[Provided data]

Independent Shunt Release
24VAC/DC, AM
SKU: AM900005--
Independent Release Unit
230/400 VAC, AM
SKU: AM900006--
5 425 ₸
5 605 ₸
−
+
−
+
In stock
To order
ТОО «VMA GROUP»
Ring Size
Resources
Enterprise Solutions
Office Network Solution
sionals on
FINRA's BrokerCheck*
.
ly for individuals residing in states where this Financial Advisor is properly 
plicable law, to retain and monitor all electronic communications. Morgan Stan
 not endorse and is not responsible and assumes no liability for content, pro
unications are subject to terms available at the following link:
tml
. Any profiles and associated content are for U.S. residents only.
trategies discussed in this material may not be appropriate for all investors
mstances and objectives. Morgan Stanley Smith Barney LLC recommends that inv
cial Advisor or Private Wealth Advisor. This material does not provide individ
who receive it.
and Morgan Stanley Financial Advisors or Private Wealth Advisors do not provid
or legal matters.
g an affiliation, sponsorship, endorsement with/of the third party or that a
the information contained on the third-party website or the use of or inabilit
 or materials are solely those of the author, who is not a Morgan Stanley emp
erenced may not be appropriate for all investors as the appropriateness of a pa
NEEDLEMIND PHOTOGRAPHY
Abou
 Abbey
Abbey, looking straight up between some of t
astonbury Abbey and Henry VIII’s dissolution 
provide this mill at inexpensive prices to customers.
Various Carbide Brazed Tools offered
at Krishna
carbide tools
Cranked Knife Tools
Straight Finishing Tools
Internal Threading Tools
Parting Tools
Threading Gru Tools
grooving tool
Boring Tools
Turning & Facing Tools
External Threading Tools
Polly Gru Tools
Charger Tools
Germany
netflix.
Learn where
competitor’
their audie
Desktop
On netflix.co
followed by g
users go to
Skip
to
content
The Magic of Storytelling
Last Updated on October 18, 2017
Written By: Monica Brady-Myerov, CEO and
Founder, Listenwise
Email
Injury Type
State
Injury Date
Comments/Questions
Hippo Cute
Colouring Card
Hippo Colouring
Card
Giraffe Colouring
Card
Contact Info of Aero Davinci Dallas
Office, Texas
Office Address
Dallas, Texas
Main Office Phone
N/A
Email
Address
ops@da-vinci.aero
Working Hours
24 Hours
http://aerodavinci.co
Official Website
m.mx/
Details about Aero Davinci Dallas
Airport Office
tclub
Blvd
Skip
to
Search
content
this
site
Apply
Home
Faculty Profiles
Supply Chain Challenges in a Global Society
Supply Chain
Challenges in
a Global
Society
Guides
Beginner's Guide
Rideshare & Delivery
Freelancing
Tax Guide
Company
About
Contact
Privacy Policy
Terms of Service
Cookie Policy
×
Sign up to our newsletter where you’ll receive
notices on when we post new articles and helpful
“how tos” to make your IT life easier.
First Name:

[/Provided data]

> **Exercise**:
Copy the data. Make sure every line matches exactly.

> **Answer**:
Independent Shunt Release
24VAC/DC, AM
SKU: AM900005--
Independent Release Unit
230/400 VAC, AM
SKU: AM900006--
5 425 ₸
5 605 ₸
−
+
−
+
In stock
To order
ТОО «VMA GROUP»
Ring Size
Resources
Enterprise Solutions
Office Network Solution
sionals on
FINRA's BrokerCheck*
.
ly for individuals residing in states where this Financial Advisor is properly 
plicable law, to retain and monitor all electronic communications. Morgan Stan
 not endorse and is not responsible and assumes no liability for content, pro
unications are subject to terms available at the following link:
tml
. Any profiles and associated content are for U.S. residents only.
trategies discussed in this material may not be appropriate for all investors
mstances and objectives. Morgan Stanley Smith Barney LLC recommends that inv
cial Advisor or Private Wealth Advisor. This material does not provide individ
who receive it.
and Morgan Stanley Financial Advisors or Private Wealth Advisors do not provid
or legal matters.
g an affiliation, sponsorship, endorsement with/of the third party or that a
the information contained on the third-party website or the use of or inabilit
 or materials are solely those of the author, who is not a Morgan Stanley emp
erenced may not be appropriate for all investors as the appropriateness of a pa
NEEDLEMIND PHOTOGRAPHY
Abou
 Abbey
Abbey, looking straight up between some of t
astonbury Abbey and Henry VIII’s dissolution 
provide this mill at inexpensive prices to customers.
Various Carbide Brazed Tools offered
at Krishna
carbide tools
Cranked Knife Tools
Straight Finishing Tools
Internal Threading Tools
Parting Tools
Threading Gru Tools
grooving tool
Boring Tools
Turning & Facing Tools
External Threading Tools
Polly Gru Tools
Charger Tools
Germany
netflix.
Learn where
competitor’
their audie
Desktop
On netflix.co
followed by g
users go to
Skip
to
content
The Magic of Storytelling
Last Updated on October 18, 2017
Written By: Monica Brady-Myerov, CEO and
Founder, Listenwise
Email
Injury Type
State
Injury Date
Comments/Questions
Hippo Cute
Colouring Card
Hippo Colouring
Card
Giraffe Colouring
Card
Contact Info of Aero Davinci Dallas
Office, Texas
Office Address
Dallas, Texas
Main Office Phone
N/A
Email
Address
ops@da-vinci.aero
Working Hours
24 Hours
http://aerodavinci.co
Official Website
m.mx/
Details about Aero Davinci Dallas
Airport Office
tclub
Blvd
Skip
to
Search
content
this
site
Apply
Home
Faculty Profiles
Supply Chain Challenges in a Global Society
Supply Chain
Challenges in
a Global
Society
Guides
Beginner's Guide
Rideshare & Delivery
Freelancing
Tax Guide
Company
About
Contact
Privacy Policy
Terms of Service
Cookie Policy
×
Sign up to our newsletter where you’ll receive
notices on when we post new articles and helpful
“how tos” to make your IT life easier.
First Name:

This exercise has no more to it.